A little bit of Mathematical Background: I am a high school student, who has studied only till 3-dimensional geometry. I just improved upon this to 4-dimensions by seeing the pattern.
What you have defined is called a metric on $\mathbb{R}^4$ - a notion of a distance function for points in four-dimensional real space. Mathematicians often work with the concept of metric spaces, formally defined as a pair $(E,d)$, where $E$ is a set and $d:E\times E\to\mathbb{R}$ satisfying a particular set of identities (where $x,y\in E$):
So, in your case, what you have conjectured is that the function $d:\mathbb{R}^4\times\mathbb{R}^4\to\mathbb{R}$ satisfying: $$d\big((x_1,x_2,x_3,x_4),(y_1,y_2,y_3,y_4)\big)=\sqrt{(x_1-y_1)^2+(x_2-y_2)^2+(x_3-y_3)^2+(x_4-y_4)^2}$$ is a metric on $\mathbb{R}^4$. Try proving it!
But there are other metrics on $\mathbb{R}^4$ other than just the Euclidean one. For example, there is the taxicab metric: $$d\big((x_1,x_2,x_3,x_4),(y_1,y_2,y_3,y_4)\big)=\sum_{i=1}^4|x_i-y_i|$$ And also the discrete metric: $$d(\vec x,\vec y)= \begin{cases} 1, & \vec x\neq\vec y\\ 0, & \vec x=\vec y \\ \end{cases}$$ It is also a good exercise to prove that these are also metrics on $\mathbb{R}^4$, and hence also perfectly valid notions of distance according to our definition. Your extension of the Euclidean metric to $\mathbb{R}^4$ preserves some nice qualities that we are used to - namely, translation and rotation invariance - but it is good to know that it is not the only way to define distance in $\mathbb{R}^4$.
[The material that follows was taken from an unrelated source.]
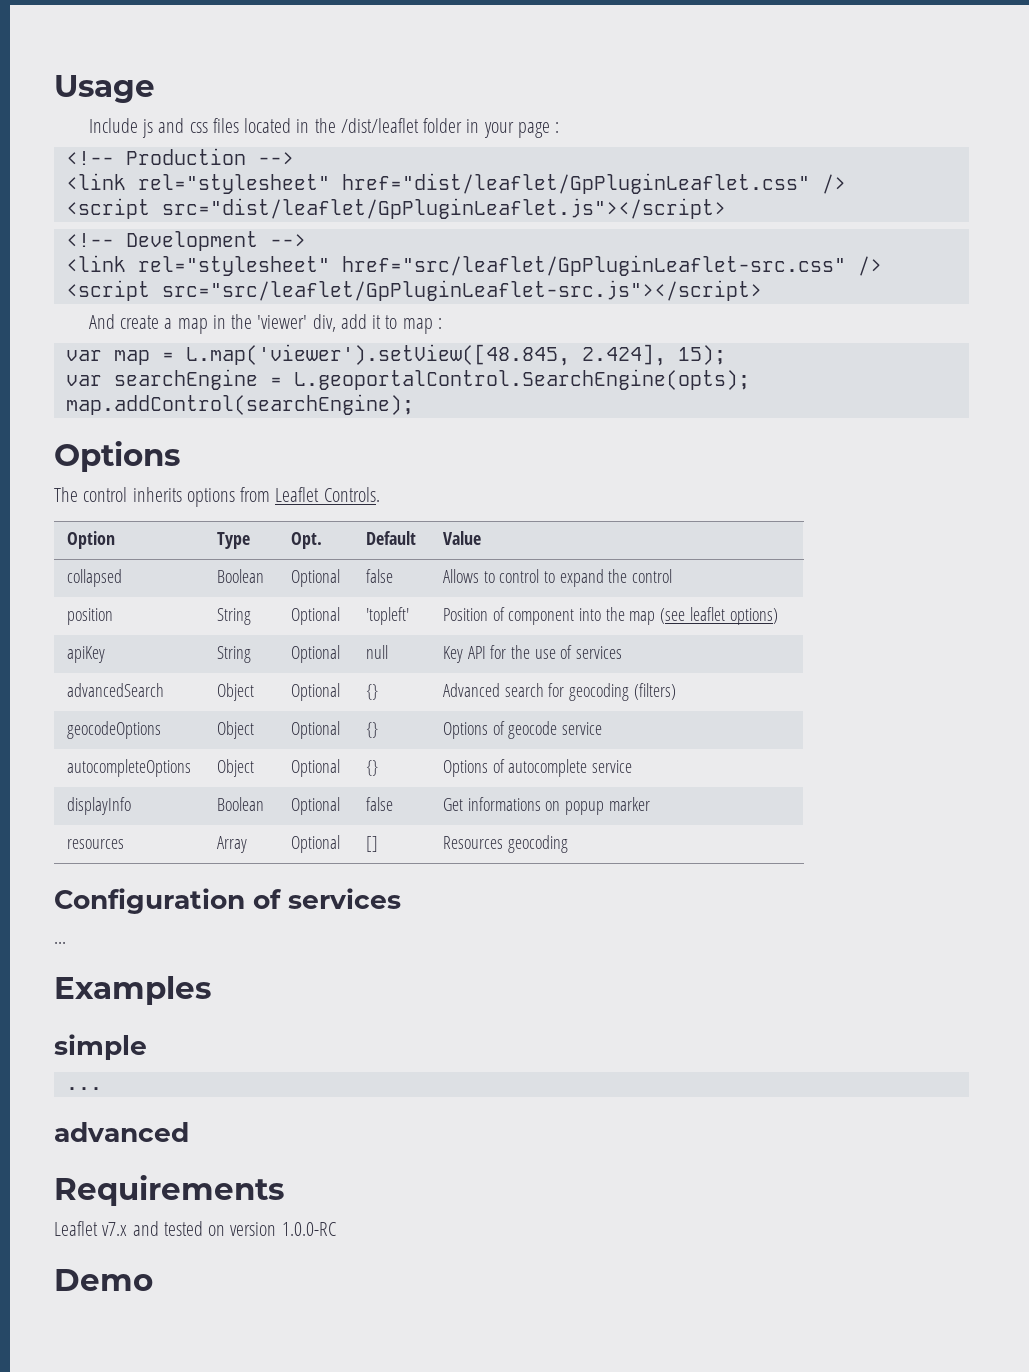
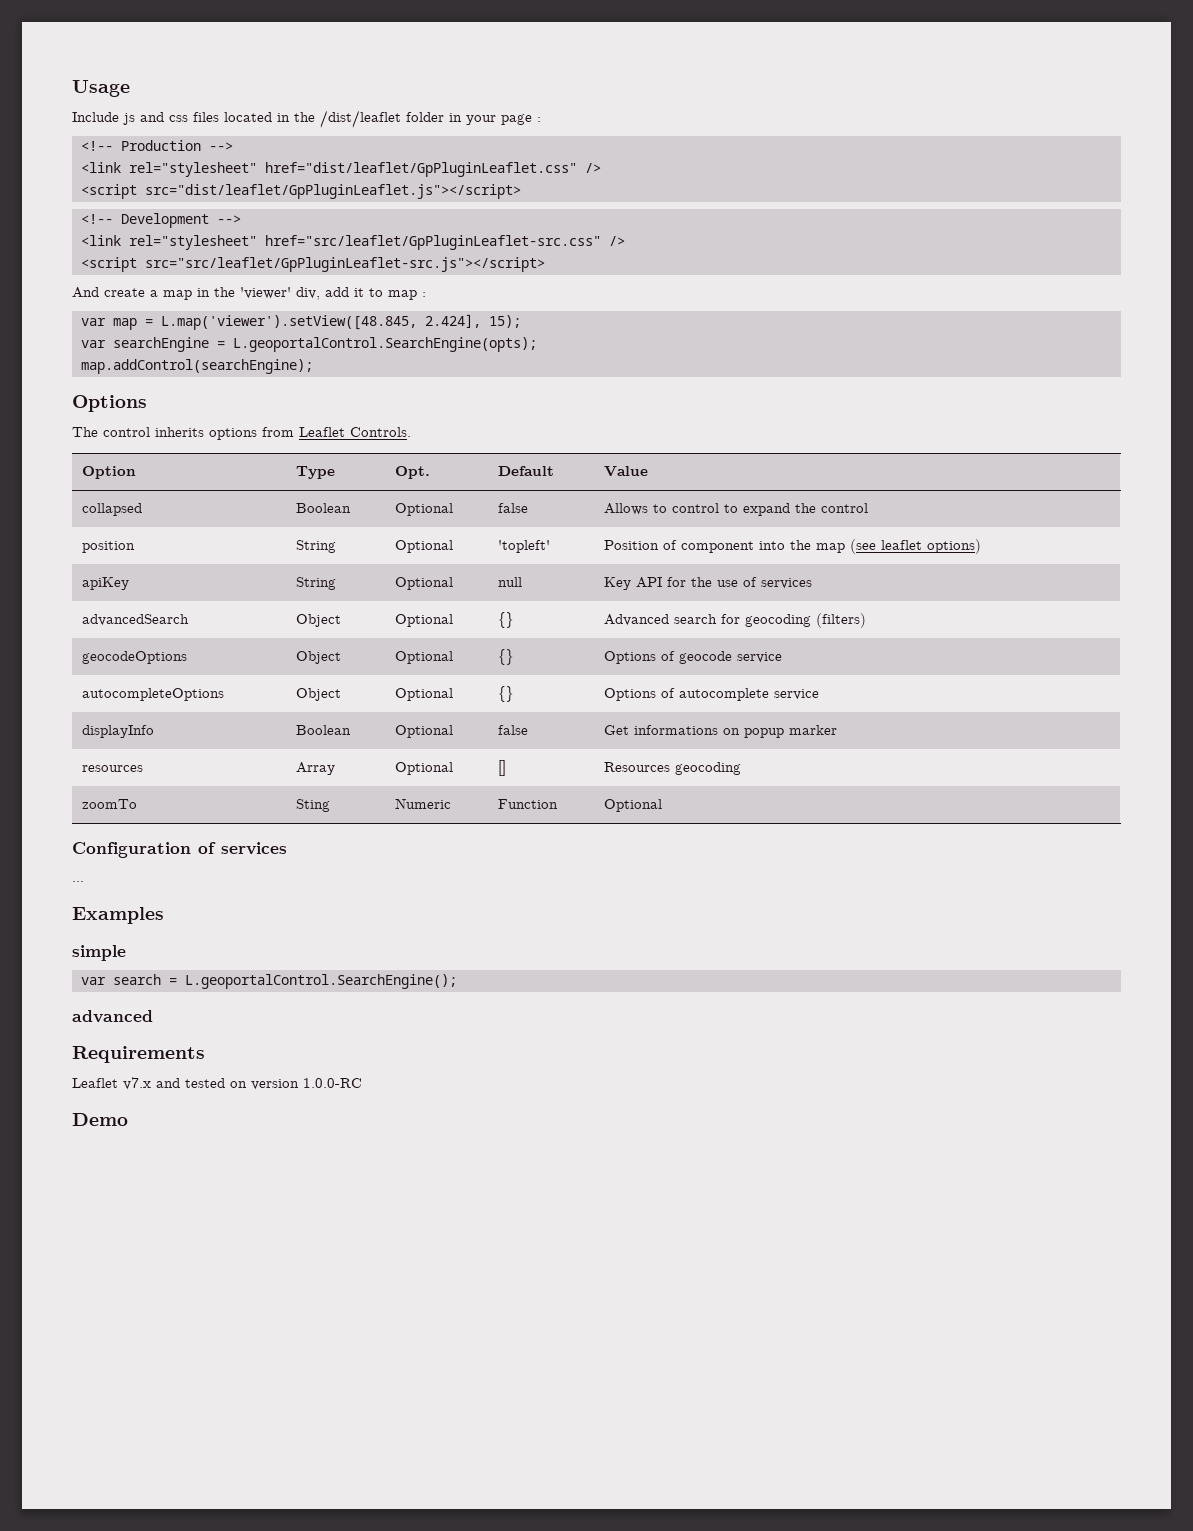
(568, 844) none -> [81,799,137,809] [295,799,330,812] [394,798,451,809] [497,799,558,809] [603,799,662,812] // zoomTo | Sting | Numeric | Function | Optional
[65,1087,102,1090] ... -> [80,974,457,989] var search = L.geoportalControl.SearchEngine();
As for how to interpret points in $\mathbb{R}^4$, think about how you view points in lower dimensions first. In $\mathbb{R}$, points lie on a number line. In $\mathbb{R}^2$, points lie on a plane. In $\mathbb{R}^3$, points lie in a larger three-dimensional space. In each case, we add a new dimension to where we can consider a point lying, but fundamentally nothing much changes about how we think about and consider points. You could, if you wanted to, just think about a point in $n$-dimensional real space as an ordered $n$-tuple of coordinates, each lying somewhere on the real line $\mathbb{R}$. So taking the case $n=4$, we can think of a point in $\mathbb{R}^4$ as being an ordered $4$-tuple of coordinates $(x_1,x_2,x_3,x_4)$ each lying on the real number line somewhere.